"He is ok."

Translation:Tha e ceart gu leòr.

December 3, 2019

13 Comments


https://www.duolingo.com/profile/JoanSculli

why "gu leòr" for "very much" ?


https://www.duolingo.com/profile/tj4234

It's an idiom. Ceart gu leòr means "right enough".


https://www.duolingo.com/profile/DaibhidhR

Leòr is 'sufficiency', so gu leòr means 'to a sufficiency' hence 'enough' but also 'plenty'. Thus 'right enough' is a more direct translation, and it has become an idiom. It is also found in English as galore meaning 'plenty', as in Whisky Galore! and ❤❤❤❤❤ Galore where it always means 'plenty'.

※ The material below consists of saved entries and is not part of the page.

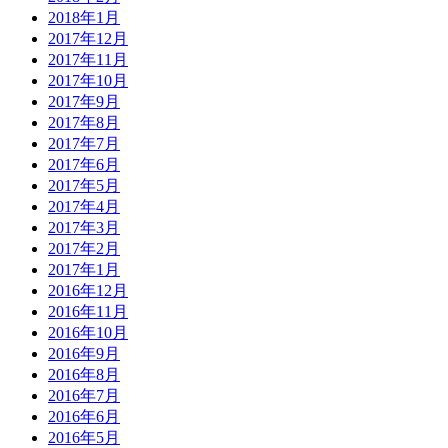
2018年1月
2017年12月
2017年11月
2017年10月
2017年9月
2017年8月
2017年7月
2017年6月
2017年5月
2017年4月
2017年3月
2017年2月
2017年1月
2016年12月
2016年11月
2016年10月
2016年9月
2016年8月
2016年7月
2016年6月
2016年5月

I said it means 'plenty' but it doesn't - quite. If iasg means 'fish' and gu leòr means 'plenty', then it follows that iasg gu leòr means plenty fish. You may think this is bad English, by it is common in Scotland, especially further north, presumably because plenty is being used as a direct translation for gu leòr.


https://www.duolingo.com/profile/Eclectic1234

Think of "ceart gu leòr" together as a phrase meaning "okay."


https://www.duolingo.com/profile/ZoieSarten

I don't know why. But good question.


https://www.duolingo.com/profile/Cyndi408482

If ceart and leor both mean ok, why are both used in the same sentence?


https://www.duolingo.com/profile/Eclectic1234

See the responses to the comment at the top.


https://www.duolingo.com/profile/kunyaza

So ceart gu leor means ok but cearc gu leor means plenty chicken?


https://www.duolingo.com/profile/DaibhidhR

Exactly so. One letter can make a lot of difference. Before anyone complains, I will just point out a couple of things.

One is that cearc is singular here. That is fine, but it means this sentence means 'plenty chicken (meat)' not 'plenty chickens (running about)'.

The other is that this is not standard English but it is 100% correct in Scotland. See my comment on plenty (of) towards to top of this page.


https://www.duolingo.com/profile/PrairieStar

How come 'ok' is so long :/


https://www.duolingo.com/profile/RosarioSoley

Why "gu leòr" but "gù math"? Is it strictly related to pronunciation or is there a semantic reason for gu having and not having the grave accent?


https://www.duolingo.com/profile/DaibhidhR

It is gu math. There is no word (unless you want to represent the English word goo in Gaelic!).

A useful rule is that you never get an accent on an unstressed syllable in Gaelic, except, very exceptionally, when representing borrowed words. By 'very exceptionally', I mean Hanòbharach 'Hanoverian' is the only example I recall seeing (and even then I'm not sure how to pronounce it), and they weren't too popular in Gaelic-speaking areas anyway.

If you speak Irish, note this important difference. There are lots of accents in unstressed syllables in Irish, such as in plural endings.